- Kankuria Location in West Bengal, India Kankuria Kankuria (India)
- Coordinates: 24°39′08″N 87°57′38″E﻿ / ﻿24.65232°N 87.96043°E
- Country: India
- State: West Bengal
- District: Murshidabad
- Established: 15 August 1947

Government
- • Type: Rural area
- • Body: Gram Panchayat

Area
- • Total: 3.46 km^{2} (1.34 sq mi)

Population (2011)
- • Total: 36,925
- • Density: 10,700/km^{2} (27,600/sq mi)

Languages
- • Official: Bengali, English
- Time zone: UTC+5:30 (IST)
- PIN: 742202
- Vehicle registration: WB58, WB94
- Lok Sabha constituency: Maldaha Dakshin
- Vidhan Sabha constituency: Samserganj
- Website: murshidabad.nic.in

= Kankuria =

Kankuria is a census town in the Samserganj CD block, under the Dhulian Circle Area in the Jangipur subdivision of the Murshidabad district in the Indian state of West Bengal.

==Geography==

===Location===
Kankuria is located at .

According to the map of Samserganj CD block in the District Census Handbook, Murshidabad, Anup Nagar, Jafrabad, Kankuria, Kohetpur, Jaykrishnapur, Uttar Mahammadpur, Chachanda, Basudebpur and Dhusaripara form a series of census towns from Dhuliyan, a municipal town.

===Area overview===
Jangipur subdivision is crowded with 52 census towns and as such it had to be presented in two location maps. One of the maps can be seen alongside. The subdivision is located in the Rarh region that is spread over from adjoining Santhal Pargana division of Jharkhand. The land is slightly higher in altitude than the surrounding plains and is gently undulating. The river Ganges, along with its distributaries, is prominent in both the maps. At the head of the subdivision is the 2,245 m long Farakka Barrage, one of the largest projects of its kind in the country. Murshidabad district shares with Bangladesh a porous international border which is notoriously crime prone (partly shown in this map). The subdivision has two large power plants - the 2,100 MW Farakka Super Thermal Power Station and the 1,600 MW Sagardighi Thermal Power Station. According to a 2016 report, there are around 1,000,000 (1 million/ ten lakh) workers engaged in the beedi industry in Jangipur subdivision. 90% are home-based and 70% of the home-based workers are women. As of 2013, an estimated 2.4 million people reside along the banks of the Ganges alone in Murshidabad district. Severe erosion occurs along the banks.

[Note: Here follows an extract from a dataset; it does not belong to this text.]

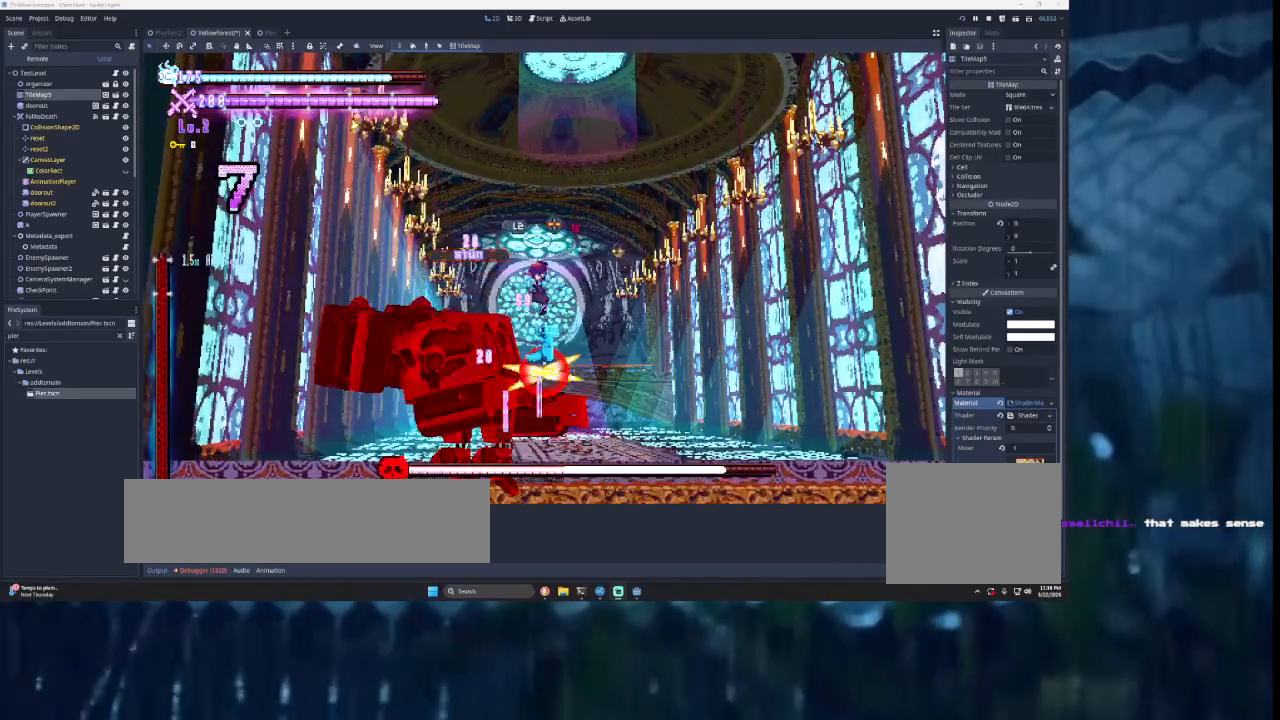
{"buttons": [], "left_stick": "down", "right_stick": "center", "events": [[67, "left_stick", "center"], [400, "right_stick", "down"], [433, "left_stick", "down"], [500, "right_stick", "center"]]}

Note: The two maps present some of the notable locations in the subdivision. All places marked in the maps are linked in the larger full screen maps.

==Demographics==
According to the 2011 Census of India, Kankuria had a population of 36,925, of which 18,157 (49%) were males and 18,768 (51%) were females. Population in the age range 0–6 years was 7,430. The total number of literate persons in Kankuria was 15,640 (53.03% of the population over 6 years) that is lower than the state average of 76.26%. Male literacy is around 58.21% while female literacy rate is 48.03%.

As of 2001 India census, Kankuria had a population of 27,372. Males were 50% of the population and females 50%. The average literacy rate was 31%, lower than the national average of 59.5%; male literacy was 39%, and female literacy was 23%, and 23% of the population was under 6 years of age.

==Infrastructure==
According to the District Census Handbook, Murshidabad, 2011, Kankuria covered an area of 3.46 km^{2}. It had 8 km roads. The protected water-supply involved service reservoir, hand pump. It had 600 domestic electric connections. Among the medical facilities it had 3 dispensaries/ health centres, 4 family welfare centres, 4 maternity & child welfare centre, 3 medicine shops. Among the educational facilities, it had 22 primary schools, 1 middle school, 1 secondary school, 1 senior secondary school, general degree college at Dak Bungalow 5 km away. It had 1 non-formal education centre (Sarva Shiksha Abhiyan). Among the social, cultural & recreational facilities it had 1 auditorium/ community hall, 1 public library. It produced beedi. It had the branch offices of 1 nationalised bank, 1 agricultural credit society.

==Education==
College : Nur Mohammad Smriti Mohavidyalaya, affiliated to Kalyani University and located beside NH34 highway.

School: Saheb Nagar High School affiliated to West Bengal board of secondary education. Saheb Nagar High School (H.S).

==Economy==
Biri industry (nicotine industry): Most of people involved in nicotine industry, especially women.

==Healthcare==
Hospitals: Tarapur Hospital (government), Anup Nagar Hospital (government), DDH Hospital (private). These hospitals are in Dhulian.

Samserganj CD block is one of the areas of Murshidabad district where ground water is affected by a high level of arsenic contamination. The WHO guideline for arsenic in drinking water is 10 mg/ litre, and the Indian Standard value is 50 mg/ litre. The maximum concentration in Samserganj CD block is 287 mg/litre.